**TEXT EXCERPT:**
# Advertise´s Blood Angels



## Advertise (Nov 18, 2009)

Well I just started a new project.

After finding the Tau so incredible booring to paint I decided to go Blood Angels.
Note that this is a paint project only.
I do not intend to play 40k. 
I really liked the scheme for my Tau so I decided to go almost identical. 

For this project, I am trying to figure out how a Airbrush works.
So all white is done with airbrush (aswell as wethering effects).
I am not 100% with the airbrush yet, but I guess it will come eventually. 

First model.
A Baal Predator:









































Next Model.
Land Speeder.
*Coming Soon*

Comments and Tips are very welcome. 
Anything that help me improve are worth gold.


----------



## Doelago (Nov 29, 2009)

**WORK INSTRUCTIONS:**
A. Answer these questions about the Blood Angels forum post:
(i) Which army did the poster find too boring to paint?
(ii) What parts of the work are done with the airbrush?
(iii) What is the first model shown?
B. Please continue the Blood Angels forum post from the point where it stops.
The material that comes after has no connection to the Blood Angels forum post.

**DATASET RECORDS:**
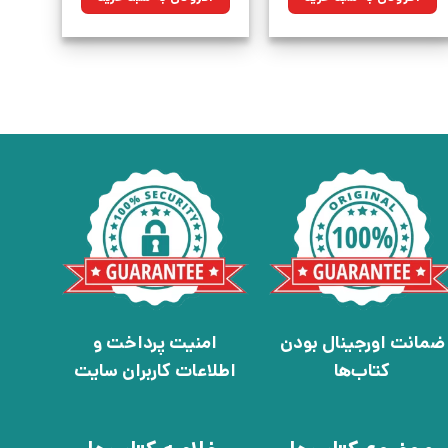
بود.
بود.
ضمانت اورجینال بودن
امنیت پرداخت و
کتاب‌ها
اطلاعات کاربران سایت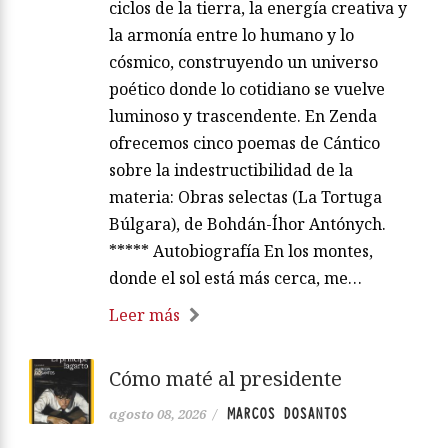
ciclos de la tierra, la energía creativa y
la armonía entre lo humano y lo
cósmico, construyendo un universo
poético donde lo cotidiano se vuelve
luminoso y trascendente. En Zenda
ofrecemos cinco poemas de Cántico
sobre la indestructibilidad de la
materia: Obras selectas (La Tortuga
Búlgara), de Bohdán-Íhor Antónych.
***** Autobiografía En los montes,
donde el sol está más cerca, me…
Leer más
Cómo maté al presidente
MARCOS DOSANTOS
agosto 08, 2026
/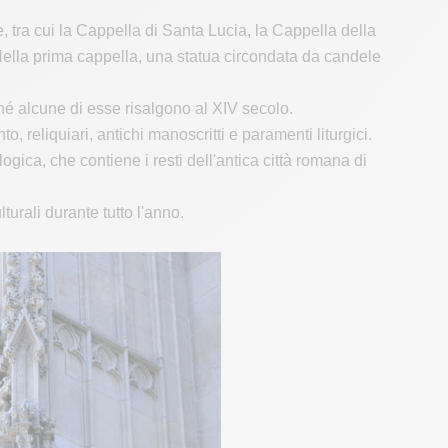
 tra cui la Cappella di Santa Lucia, la Cappella della
Nella prima cappella, una statua circondata da candele
hé alcune di esse risalgono al XIV secolo.
o, reliquiari, antichi manoscritti e paramenti liturgici.
logica, che contiene i resti dell'antica città romana di
urali durante tutto l'anno.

**RESPONSE LIST:**
A.
(i) The Tau.
(ii) All the white, as well as the weathering effects.
(iii) A Baal Predator.

B.
I really liek those colors togehter... The dark red ties will in with the white, and that makes it a unique and beutuful color scheme... I really enjoyed seeing this one, and cant wait to see more! k: Have some rep!


----------



## ChaosJunkie (Aug 21, 2008)

great job, I completly agree with Doelago on the color scheme. and from what I can see, your air brush skills are pretty good.


----------



## Advertise (Nov 18, 2009)

I wanted to make something different with my Sanguinary Guard.
Better ideas or position ideas are very welcome 
I want them to look like they are flying and swooping down from the sky. 

Standardbearer:









Sword dude. (He will hold his sword close to the chest)


----------



## Doelago (Nov 29, 2009)

Sounds and looks original, and it seems to work! Cant wait to see more!


----------



## Advertise (Nov 18, 2009)

Some updates again.

Land Speeder:
















Under. (Tried going for scratched)








The engine:









And my Sanguinary Guard. Done the last 3 now.


----------



## mcmuffin (Mar 1, 2009)

oh man, i love the sanguinary guard who is doing the superman flight, that is pure awesomosity, have some rep for a great idea


----------



## Advertise (Nov 18, 2009)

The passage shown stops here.